The integral evalutes to $$\pi/2$$, so the result is

$$\Delta\tau=\pi M=\frac{\pi GM}{c^3}\tag5$$

where the final step restores factors of $$G$$ and $$c$$.

For a one-solar-mass hole, this is 15.5 microseconds. Supermassive black holes can have ten billion solar masses, which makes the freefall time a day or two... perhaps enough time to conduct some experiments on the interior of the hole (the results of which cannot be communicated to us) before you get spaghettified.

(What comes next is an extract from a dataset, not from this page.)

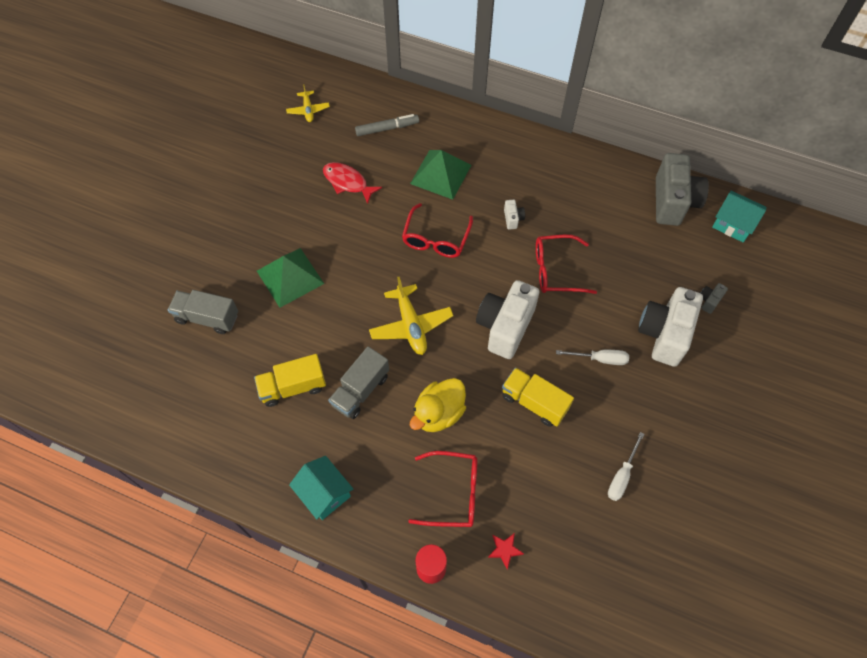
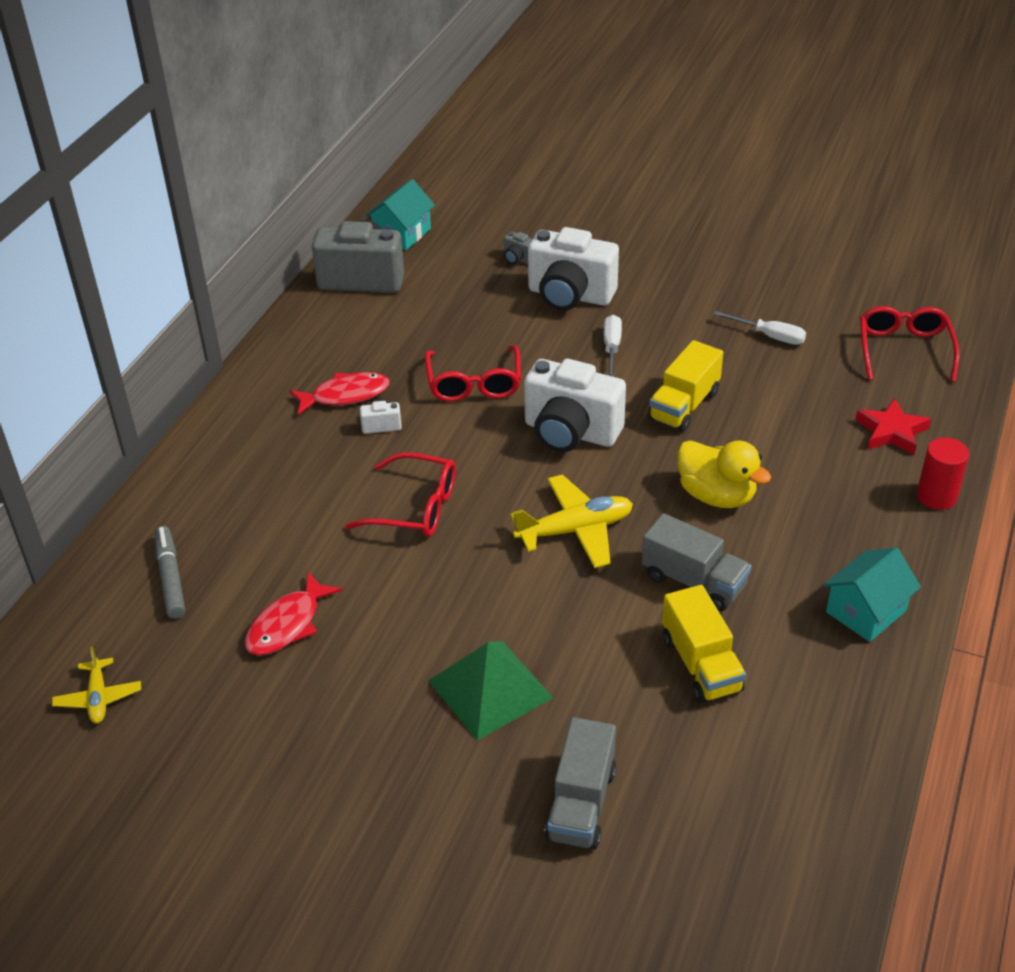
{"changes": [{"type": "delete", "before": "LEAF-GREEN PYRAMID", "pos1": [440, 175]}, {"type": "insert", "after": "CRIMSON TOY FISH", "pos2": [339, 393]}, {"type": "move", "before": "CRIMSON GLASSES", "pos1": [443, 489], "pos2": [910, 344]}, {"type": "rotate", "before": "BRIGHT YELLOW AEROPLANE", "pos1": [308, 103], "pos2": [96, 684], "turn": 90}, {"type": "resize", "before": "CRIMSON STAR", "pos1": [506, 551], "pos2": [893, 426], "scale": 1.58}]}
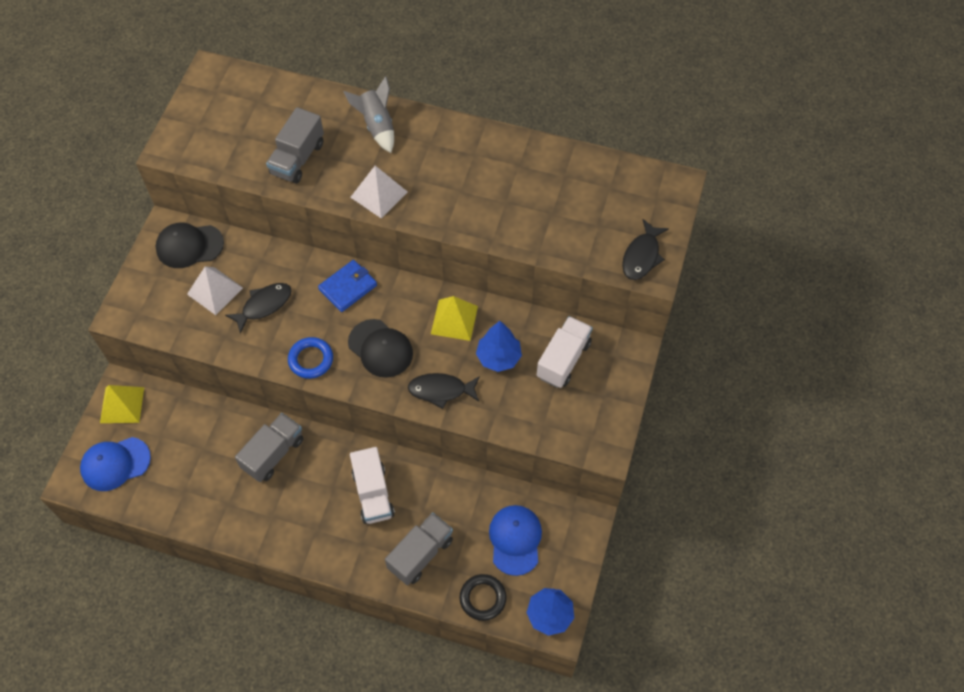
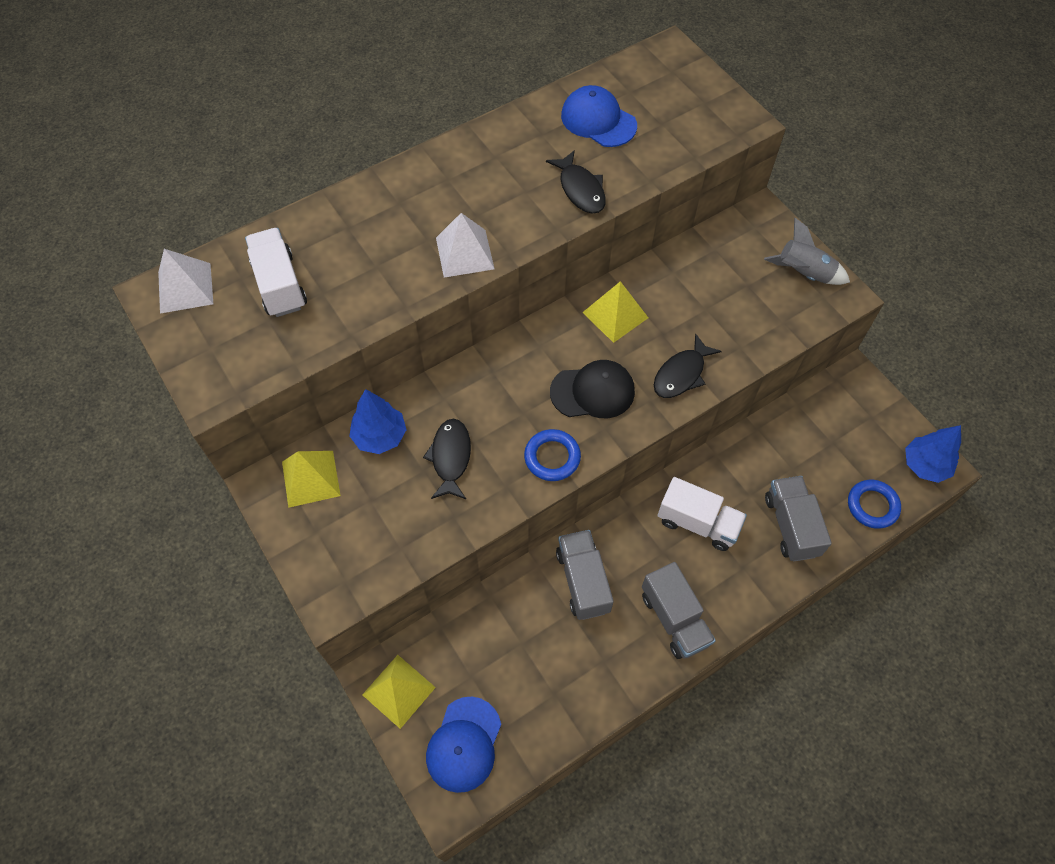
{"changes": [{"type": "delete", "before": "ROYAL BLUE CARD WALLET", "pos1": [347, 286]}, {"type": "move", "before": "SNOW-WHITE PYRAMID", "pos1": [215, 290], "pos2": [185, 281]}, {"type": "move", "before": "GREY TOY TRUCK", "pos1": [295, 145], "pos2": [679, 610]}, {"type": "move", "before": "GREY SPACESHIP", "pos1": [369, 114], "pos2": [807, 251]}, {"type": "move", "before": "ROYAL BLUE FIR TREE", "pos1": [499, 346], "pos2": [378, 421]}, {"type": "move", "before": "ROYAL BLUE PEAKED CAP", "pos1": [515, 540], "pos2": [599, 116]}, {"type": "move", "before": "SNOW-WHITE TOY TRUCK", "pos1": [565, 352], "pos2": [276, 272]}, {"type": "move", "before": "BLACK TOY FISH", "pos1": [645, 249], "pos2": [576, 182]}, {"type": "replace", "before": "BLACK PEAKED CAP", "after": "BRIGHT YELLOW PYRAMID", "pos1": [190, 245], "pos2": [311, 479]}, {"type": "recolor", "before": "BLACK RING", "after": "ROYAL BLUE RING", "pos1": [483, 597], "pos2": [874, 504]}]}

• I didn't actually needed the math, but its beautiful Mar 24 at 21:36
• Where the does the Schwarzschild cöordinate $t$ show up? You refer to this coördinate after the geodesic . Mar 24 at 21:50
• I've edited that out. It isn't used. Mar 24 at 21:51

When you free fall towards the singularity, never special happens to you if you cross the EH. To you. For an observer far away from the BH it seems as if you do all thing in slow-motion. If he's able to see you at all because the wavelengths of photons you emit (which make him see) are red-shifted for the observer. This redshift approximates infinity when you approach the EH.
What will you see? Dependent on the size of the BH, it will take a finite time to reach the singularity. In a supermassive BH, the distance to the singularity will be larger than the distance in a small one.
The material out of which your rocket is made must be very tough though. And so must you. The tidal forces grow to a value that will tear you and your spaceship apart before being swallowed by the singularity.
So you can better ask what will happen to an elementary particle. It can't get torn apart by the tidal forces. Near the singularity, spacetime curvature goes to infinity. Space and time are curved. Timewillalmost come to stop, while space is stretched beyond imagination. But the particle will reach the singularity (how else could it have come into being?). Even if space is intensively stretched. This stretching is compensated for by true time dilation (so not only a relative one).